*Exercise instructions:*
Give the data again exactly as it is written.

Saved entries:
::::::
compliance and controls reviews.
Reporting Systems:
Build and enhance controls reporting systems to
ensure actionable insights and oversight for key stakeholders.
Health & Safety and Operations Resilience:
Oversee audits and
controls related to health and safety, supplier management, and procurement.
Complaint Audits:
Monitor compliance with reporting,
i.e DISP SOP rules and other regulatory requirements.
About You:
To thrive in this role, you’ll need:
::::::
*Exercise result:*
compliance and controls reviews.
Reporting Systems:
Build and enhance controls reporting systems to
ensure actionable insights and oversight for key stakeholders.
Health & Safety and Operations Resilience:
Oversee audits and
controls related to health and safety, supplier management, and procurement.
Complaint Audits:
Monitor compliance with reporting,
i.e DISP SOP rules and other regulatory requirements.
About You:
To thrive in this role, you’ll need:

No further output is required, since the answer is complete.